Le problème est que le reste du monde commence à fermer quelques portes. Les États-Unis ont pratiquement verrouillé leur marché, l'Europe taxe les électriques fabriquées en Chine et d'autres pays protègent à leur tour leur industrie.

Pour continuer à grandir, les marques chinoises vont donc devoir faire ce que les japonaises puis les coréennes ont fait avant elles : devenir vraiment internationales et fabriquer leurs voitures là où elles les vendent. C'est déjà en cours. BYD s'installe notamment en Hongrie, tandis que Geely produira bientôt dans l'usine Ford de Valence. Bonne nouvelle pour l'emploi européen, nettement moins pour les immenses capacités de production installées en Chine.

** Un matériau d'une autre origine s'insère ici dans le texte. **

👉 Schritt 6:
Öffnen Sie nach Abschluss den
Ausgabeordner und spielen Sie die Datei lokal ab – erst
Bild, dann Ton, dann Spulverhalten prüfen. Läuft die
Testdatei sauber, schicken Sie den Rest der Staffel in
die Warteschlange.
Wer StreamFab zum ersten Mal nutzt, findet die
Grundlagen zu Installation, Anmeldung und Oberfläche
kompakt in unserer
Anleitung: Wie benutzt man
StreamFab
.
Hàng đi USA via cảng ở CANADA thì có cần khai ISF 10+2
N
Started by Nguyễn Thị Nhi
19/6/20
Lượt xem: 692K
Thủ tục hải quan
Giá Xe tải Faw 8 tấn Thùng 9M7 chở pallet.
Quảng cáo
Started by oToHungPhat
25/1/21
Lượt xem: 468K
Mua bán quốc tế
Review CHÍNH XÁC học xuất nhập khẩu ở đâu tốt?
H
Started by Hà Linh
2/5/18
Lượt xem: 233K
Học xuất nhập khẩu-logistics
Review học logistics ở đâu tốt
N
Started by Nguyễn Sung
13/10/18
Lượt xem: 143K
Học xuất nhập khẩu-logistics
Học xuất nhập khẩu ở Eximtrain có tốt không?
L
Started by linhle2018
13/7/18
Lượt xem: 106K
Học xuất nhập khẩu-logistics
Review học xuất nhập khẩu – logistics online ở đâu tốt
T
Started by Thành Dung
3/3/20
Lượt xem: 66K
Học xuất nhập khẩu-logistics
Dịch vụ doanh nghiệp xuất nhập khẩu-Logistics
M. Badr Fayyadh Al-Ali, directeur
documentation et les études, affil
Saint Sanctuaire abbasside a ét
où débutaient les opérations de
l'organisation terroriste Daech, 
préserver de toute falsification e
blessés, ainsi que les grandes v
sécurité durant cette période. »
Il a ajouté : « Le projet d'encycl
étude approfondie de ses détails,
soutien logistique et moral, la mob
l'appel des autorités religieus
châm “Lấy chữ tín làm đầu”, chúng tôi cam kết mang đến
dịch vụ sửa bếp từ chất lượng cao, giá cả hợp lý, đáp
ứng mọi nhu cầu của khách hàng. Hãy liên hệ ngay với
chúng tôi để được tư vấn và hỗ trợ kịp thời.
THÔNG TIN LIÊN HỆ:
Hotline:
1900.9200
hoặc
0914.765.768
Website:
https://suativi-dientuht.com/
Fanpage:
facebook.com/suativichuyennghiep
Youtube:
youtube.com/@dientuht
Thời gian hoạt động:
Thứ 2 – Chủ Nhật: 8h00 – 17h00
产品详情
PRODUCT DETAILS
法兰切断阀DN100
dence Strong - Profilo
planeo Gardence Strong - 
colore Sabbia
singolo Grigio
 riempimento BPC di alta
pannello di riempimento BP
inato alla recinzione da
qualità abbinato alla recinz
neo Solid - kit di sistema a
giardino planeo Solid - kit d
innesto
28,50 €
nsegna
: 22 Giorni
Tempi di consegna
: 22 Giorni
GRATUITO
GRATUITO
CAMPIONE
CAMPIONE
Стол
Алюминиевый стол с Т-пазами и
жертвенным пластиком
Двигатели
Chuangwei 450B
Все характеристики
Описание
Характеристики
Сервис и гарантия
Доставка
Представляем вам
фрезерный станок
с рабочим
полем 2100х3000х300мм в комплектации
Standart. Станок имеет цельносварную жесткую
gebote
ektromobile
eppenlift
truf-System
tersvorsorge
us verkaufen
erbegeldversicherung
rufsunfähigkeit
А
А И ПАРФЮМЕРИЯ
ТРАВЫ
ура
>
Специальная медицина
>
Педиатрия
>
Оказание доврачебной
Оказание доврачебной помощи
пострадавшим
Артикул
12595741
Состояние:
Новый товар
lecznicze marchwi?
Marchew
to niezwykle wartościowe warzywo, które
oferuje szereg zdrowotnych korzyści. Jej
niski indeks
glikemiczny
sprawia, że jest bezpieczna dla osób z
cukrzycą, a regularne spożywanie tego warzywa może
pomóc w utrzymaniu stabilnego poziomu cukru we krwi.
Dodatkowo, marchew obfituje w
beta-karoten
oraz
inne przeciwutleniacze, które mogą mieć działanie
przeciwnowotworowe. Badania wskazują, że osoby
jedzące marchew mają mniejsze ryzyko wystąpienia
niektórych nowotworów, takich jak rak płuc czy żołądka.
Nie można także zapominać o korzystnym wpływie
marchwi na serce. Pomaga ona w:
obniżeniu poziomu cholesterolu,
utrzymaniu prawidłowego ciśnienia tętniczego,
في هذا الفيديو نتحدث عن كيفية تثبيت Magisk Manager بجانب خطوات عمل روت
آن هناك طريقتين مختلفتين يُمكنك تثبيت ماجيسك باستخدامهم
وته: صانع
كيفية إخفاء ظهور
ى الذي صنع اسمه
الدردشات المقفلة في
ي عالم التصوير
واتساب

La menace chinoise toujours présente, mais sous une forme différente

Faut-il pour autant croire que la « menace chinoise » disparaît ? Certainement pas. Les meilleurs constructeurs du pays ont tout ce qu'il faut pour devenir de nouveaux Toyota ou Hyundai, et continuer à gagner du terrain chez nous. Mais toutes les dizaines de marques chinoises et toutes leurs usines ne pourront probablement pas suivre.

L'ogre ne va donc peut-être pas dévorer le monde comme certains l'annonçaient. Il pourrait simplement suivre le chemin des Japonais et des Coréens : produire de plus en plus hors de ses frontières. Avec une différence de taille : avant cela, l'industrie chinoise devra probablement faire un sérieux régime.